Entre engagement affiché et démenti fracassant sur le naming du stade, la relation entre l’Olympique de Marseille et le géant du transport maritime entre dans une phase décisive — et paradoxale. Décryptage d’un dossier à plusieurs vitesses.
Depuis la présentation de Stéphane Richard comme nouveau président de l’OM le 11 avril 2026, Frank McCourt ne cache plus ses intentions : il cherche activement un investisseur stratégique pour muscler le projet marseillais. Dans ce casting très fermé, un nom s’impose avec une évidence presque naturelle — Rodolphe Saadé, patron de CMA CGM, déjà sponsor maillot principal du club depuis 2023 et jusqu’en 2028. Le groupe de transport maritime, troisième armateur mondial, a progressivement étendu son empreinte sur le club phocéen bien au-delà du simple logo sur la tunique : un partenariat dit « à 360° », selon plusieurs sources proches du dossier, qui en fait aujourd’hui bien plus qu’un sponsor classique. Malgré les turbulences récentes — départ de Pablo Longoria, instabilité sportive chronique, flou institutionnel — Saadé se dit lui-même « très impliqué » dans l’OM. Une formule volontairement vague, mais dont le poids symbolique n’échappe à personne dans le milieu.
L’hypothèse d’une entrée au capital de CMA CGM s’articule selon les insiders autour d’un scénario en plusieurs étapes. Le naming du Vélodrome devait en constituer la première, selon des sources proches du dossier citées notamment par Le Figaro et Foot Marseille : le contrat Orange Vélodrome expire le 2 juin 2026, et la succession semblait toute tracée. Achille Ash, observateur attentif du dossier, évoquait ouvertement cette mécanique comme une « première étape » vers un rachat total, d’autant qu’aucun frein réglementaire n’interdit à un sponsor de devenir actionnaire. Stéphane Richard, interrogé sur RTL le 14 avril, n’a pas dévissé le couvercle pour autant : « Je n’ai jamais parlé de ce sujet avec Rodolphe Saadé. Tout est très frais, on verra plus tard. » Une prudence de façade, ou un signal réel que rien n’est encore acté ? La formule, habile, laisse les deux lectures ouvertes.
Le démenti qui change la donne — sans forcément fermer la porte
C’est Bruno Blanzat, journaliste d’Ici Provence réputé pour ses informations fiables sur le club marseillais, qui a fait l’effet d’une douche froide le 14 avril : « Le Vélodrome ne s’appellera pas CMA CGM Vélodrome. L’entreprise n’est pas intéressée. » Catégorique. Inattendu. Et pourtant cohérent, à y regarder de plus près. CMA CGM mène en parallèle une offensive d’envergure sur le marché médiatique français, avec le rachat de M6 comme priorité absolue — le cabinet BDGS est d’ores et déjà mobilisé sur ce front. Dans ce contexte, assumer le coût d’un naming de stade — entre 5 et 10 millions d’euros par an selon les estimations du marché — tout en finançant une acquisition médiatique majeure représenterait une concentration de capitaux considérable, même pour un groupe au chiffre d’affaires de plus de 40 milliards de dollars. Le renoncement au naming n’est donc pas un désengagement : c’est un arbitrage stratégique.

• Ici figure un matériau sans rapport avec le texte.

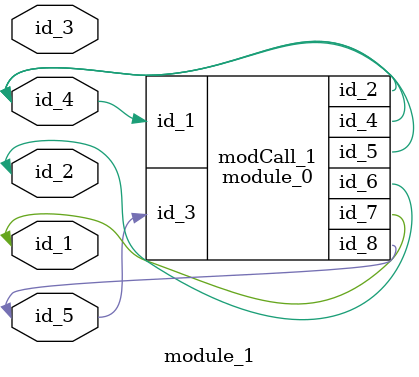
<source format=v>
module module_0 (
    id_1,
    id_2,
    id_3,
    id_4,
    id_5,
    id_6,
    id_7,
    id_8
);
  inout wire id_8;
  inout wire id_7;
  output wire id_6;
  inout wire id_5;
  output wire id_4;
  input wire id_3;
  inout wire id_2;
  input wire id_1;
  wire id_9 = (id_7);
endmodule
module module_1 (
    id_1,
    id_2,
    id_3,
    id_4,
    id_5
);
  inout wire id_5;
  inout wire id_4;
  inout wire id_3;
  inout wire id_2;
  inout wire id_1;
  module_0 modCall_1 (
      id_4,
      id_4,
      id_5,
      id_4,
      id_4,
      id_2,
      id_1,
      id_5
  );
endmodule

</source>
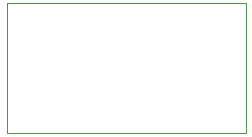
<source format=gko>
G04 #@! TF.FileFunction,Profile,NP*
%FSLAX46Y46*%
G04 Gerber Fmt 4.6, Leading zero omitted, Abs format (unit mm)*
G04 Created by KiCad (PCBNEW (after 2015-mar-04 BZR unknown)-product) date 04/08/2015 09:15:02*
%MOMM*%
G01*
G04 APERTURE LIST*
%ADD10C,0.100000*%
G04 APERTURE END LIST*
D10*
X146250000Y-109500000D02*
X146250000Y-98500000D01*
X166500000Y-109500000D02*
X146250000Y-109500000D01*
X166500000Y-98500000D02*
X166500000Y-109500000D01*
X146250000Y-98500000D02*
X166500000Y-98500000D01*
M02*

</source>
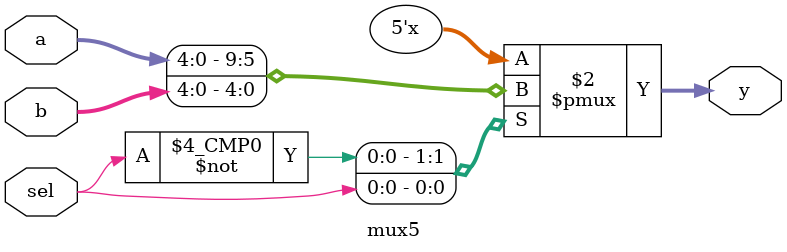
<source format=sv>
`timescale 1ns / 1ps
module mux5 (
  input sel,
  input  [4:0] a,
  input  [4:0] b, 
  output logic [4:0] y
);
  
always @(*)
  begin
    case(sel)
      1'b0 : y = a;
      1'b1 : y = b;
      default : y = 0;
    endcase
  end   
endmodule
</source>
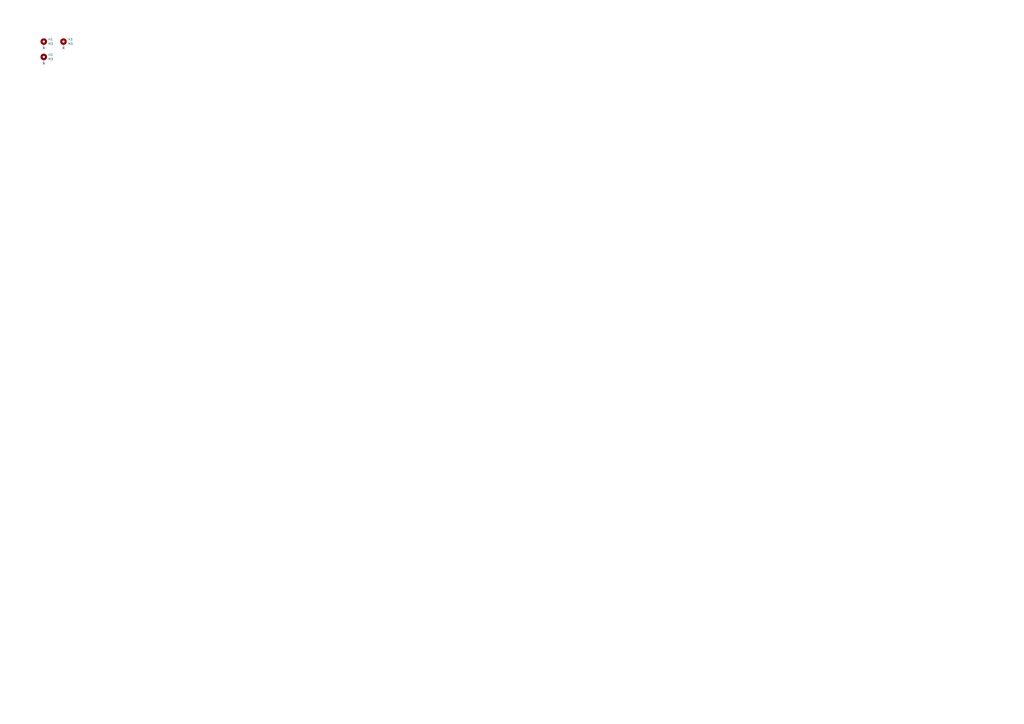
<source format=kicad_sch>
(kicad_sch
	(version 20231120)
	(generator "eeschema")
	(generator_version "8.0")
	(uuid "044cce10-3bb7-42e9-a04b-57aa6156ad26")
	(paper "A2")
	(title_block
		(title "Kicker")
		(date "2024-12-04")
		(rev "4.0")
		(company "The A-Team (RC SSL)")
		(comment 1 "W. Stuckey")
	)
	
	(no_connect
		(at 25.4 36.83)
		(uuid "2f9b9ef3-a506-4a0f-a84c-91913f956c07")
	)
	(no_connect
		(at 36.83 27.94)
		(uuid "9227f996-114d-4584-9823-e51b6800d3b5")
	)
	(no_connect
		(at 25.4 27.94)
		(uuid "a11fb84b-0d3e-4be4-89df-ef4457dc0bae")
	)
	(symbol
		(lib_id "Mechanical:MountingHole_Pad")
		(at 36.83 25.4 0)
		(unit 1)
		(exclude_from_sim yes)
		(in_bom no)
		(on_board yes)
		(dnp no)
		(fields_autoplaced yes)
		(uuid "18e0b932-00c1-4281-a173-b0ca1edf3f25")
		(property "Reference" "H3"
			(at 39.37 22.8599 0)
			(effects
				(font
					(size 1.27 1.27)
				)
				(justify left)
			)
		)
		(property "Value" "M3"
			(at 39.37 25.3999 0)
			(effects
				(font
					(size 1.27 1.27)
				)
				(justify left)
			)
		)
		(property "Footprint" "MountingHole:MountingHole_3.2mm_M3_Pad"
			(at 36.83 25.4 0)
			(effects
				(font
					(size 1.27 1.27)
				)
				(hide yes)
			)
		)
		(property "Datasheet" "~"
			(at 36.83 25.4 0)
			(effects
				(font
					(size 1.27 1.27)
				)
				(hide yes)
			)
		)
		(property "Description" "Mounting Hole with connection"
			(at 36.83 25.4 0)
			(effects
				(font
					(size 1.27 1.27)
				)
				(hide yes)
			)
		)
		(pin "1"
			(uuid "c0fe9611-71dc-49d0-aeb2-91d3d79dd6de")
		)
		(instances
			(project "kicker"
				(path "/7c007fad-bfbf-4e78-a837-1f8089552516/4d5d86cd-ec95-402a-873b-72ed338f41dd"
					(reference "H3")
					(unit 1)
				)
			)
		)
	)
	(symbol
		(lib_id "Mechanical:MountingHole_Pad")
		(at 25.4 25.4 0)
		(unit 1)
		(exclude_from_sim yes)
		(in_bom no)
		(on_board yes)
		(dnp no)
		(fields_autoplaced yes)
		(uuid "b3ef2e0b-0260-498f-85f3-c85538783e07")
		(property "Reference" "H1"
			(at 27.94 22.8599 0)
			(effects
				(font
					(size 1.27 1.27)
				)
				(justify left)
			)
		)
		(property "Value" "M3"
			(at 27.94 25.3999 0)
			(effects
				(font
					(size 1.27 1.27)
				)
				(justify left)
			)
		)
		(property "Footprint" "MountingHole:MountingHole_3.2mm_M3_Pad"
			(at 25.4 25.4 0)
			(effects
				(font
					(size 1.27 1.27)
				)
				(hide yes)
			)
		)
		(property "Datasheet" "~"
			(at 25.4 25.4 0)
			(effects
				(font
					(size 1.27 1.27)
				)
				(hide yes)
			)
		)
		(property "Description" "Mounting Hole with connection"
			(at 25.4 25.4 0)
			(effects
				(font
					(size 1.27 1.27)
				)
				(hide yes)
			)
		)
		(pin "1"
			(uuid "7ae08e47-f66a-4236-9bf8-51bd02f2d208")
		)
		(instances
			(project "kicker"
				(path "/7c007fad-bfbf-4e78-a837-1f8089552516/4d5d86cd-ec95-402a-873b-72ed338f41dd"
					(reference "H1")
					(unit 1)
				)
			)
		)
	)
	(symbol
		(lib_id "Mechanical:MountingHole_Pad")
		(at 25.4 34.29 0)
		(unit 1)
		(exclude_from_sim yes)
		(in_bom no)
		(on_board yes)
		(dnp no)
		(fields_autoplaced yes)
		(uuid "d62c93de-e7a4-43b6-bec4-83978672e416")
		(property "Reference" "H2"
			(at 27.94 31.7499 0)
			(effects
				(font
					(size 1.27 1.27)
				)
				(justify left)
			)
		)
		(property "Value" "M3"
			(at 27.94 34.2899 0)
			(effects
				(font
					(size 1.27 1.27)
				)
				(justify left)
			)
		)
		(property "Footprint" "MountingHole:MountingHole_3.2mm_M3_Pad"
			(at 25.4 34.29 0)
			(effects
				(font
					(size 1.27 1.27)
				)
				(hide yes)
			)
		)
		(property "Datasheet" "~"
			(at 25.4 34.29 0)
			(effects
				(font
					(size 1.27 1.27)
				)
				(hide yes)
			)
		)
		(property "Description" "Mounting Hole with connection"
			(at 25.4 34.29 0)
			(effects
				(font
					(size 1.27 1.27)
				)
				(hide yes)
			)
		)
		(pin "1"
			(uuid "ebc8e1ef-cd40-40b9-b652-5f85b19f85fb")
		)
		(instances
			(project "kicker"
				(path "/7c007fad-bfbf-4e78-a837-1f8089552516/4d5d86cd-ec95-402a-873b-72ed338f41dd"
					(reference "H2")
					(unit 1)
				)
			)
		)
	)
)

</source>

Ce revirement inattendu refroidit mécaniquement les spéculations sur un rachat imminent, mais il serait prématuré d’y lire une rupture. L’analyse exclusive que permet ce croisement de sources dessine en réalité une trajectoire plus subtile : CMA CGM consolide d’abord sa position de sponsor incontournable — dont le contrat court jusqu’en 2028 — avant d’envisager, le moment venu, une entrée au capital dans des conditions optimales. Une logique de patiente montée en puissance, à l’image du style Saadé, qui préfère construire dans la durée plutôt que de s’exposer médiatiquement sur un dossier aussi sensible que l’OM. Pour McCourt, l’équation reste ouverte : trouver un partenaire financier solide sans céder le contrôle. Pour Marseille, l’espoir d’un nouveau souffle capitalistique existe bel et bien — mais il faudra sans doute attendre l’été 2026, et la clarification du dossier M6, pour en connaître le vrai visage.